**TASK DIRECTIONS:** Could you restate, word for word, the line that has "We enable breakthroughs that will" and all lines following it through the end of the entries below?

Segment Start: THE INPUT

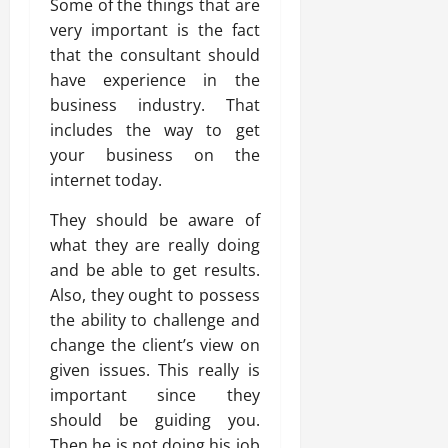
Some of the things that are
very important is the fact
that the consultant should
have experience in the
business industry. That
includes the way to get
your business on the
internet today.
They should be aware of
what they are really doing
and be able to get results.
Also, they ought to possess
the ability to challenge and
change the client’s view on
given issues. This really is
important since they
should be guiding you.
Then he is not doing his job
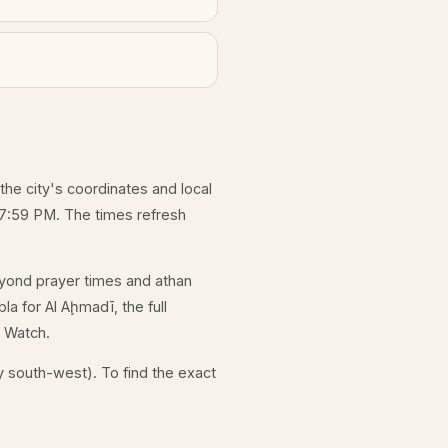
 the city's coordinates and local
 7:59 PM. The times refresh
yond prayer times and athan
la for Al Aḩmadī, the full
e Watch.
y south-west). To find the exact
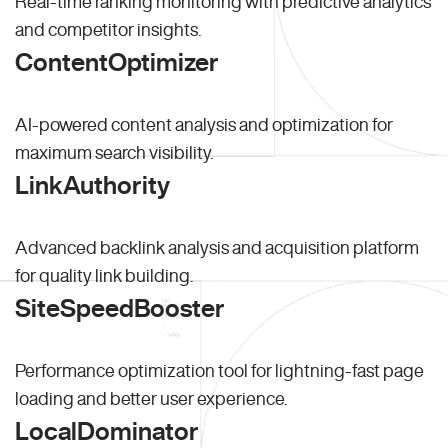
Real-time ranking monitoring with predictive analytics
and competitor insights.
ContentOptimizer
AI-powered content analysis and optimization for
maximum search visibility.
LinkAuthority
Advanced backlink analysis and acquisition platform
for quality link building.
SiteSpeedBooster
Performance optimization tool for lightning-fast page
loading and better user experience.
LocalDominator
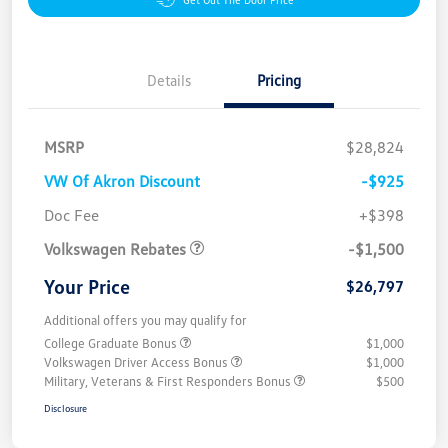
Details
Pricing
MSRP
$28,824
VW Of Akron Discount
-$925
Customer Bonus
$1,500
Doc Fee
+$398
Volkswagen Rebates
-$1,500
Your Price
$26,797
Additional offers you may qualify for
College Graduate Bonus
$1,000
Volkswagen Driver Access Bonus
$1,000
Military, Veterans & First Responders Bonus
$500
Disclosure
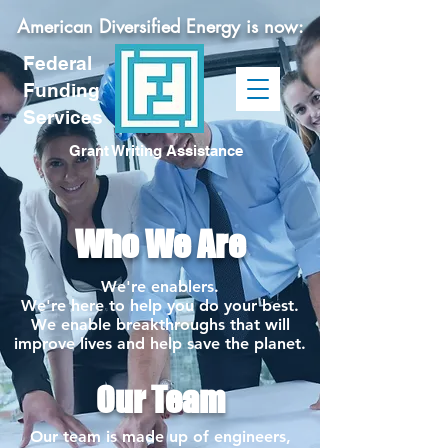
American Diversified Energy is now:
Federal
Funding
Services
Grant Writing Assistance
Who We Are
We're enablers.
We're here to help you do your best.
We enable breakthroughs that will
improve lives and help save the planet.
Our Team
Our team is made up of engineers,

Segment End: THE INPUT

**TASK ANSWER:**
We enable breakthroughs that will
improve lives and help save the planet.
Our Team
Our team is made up of engineers,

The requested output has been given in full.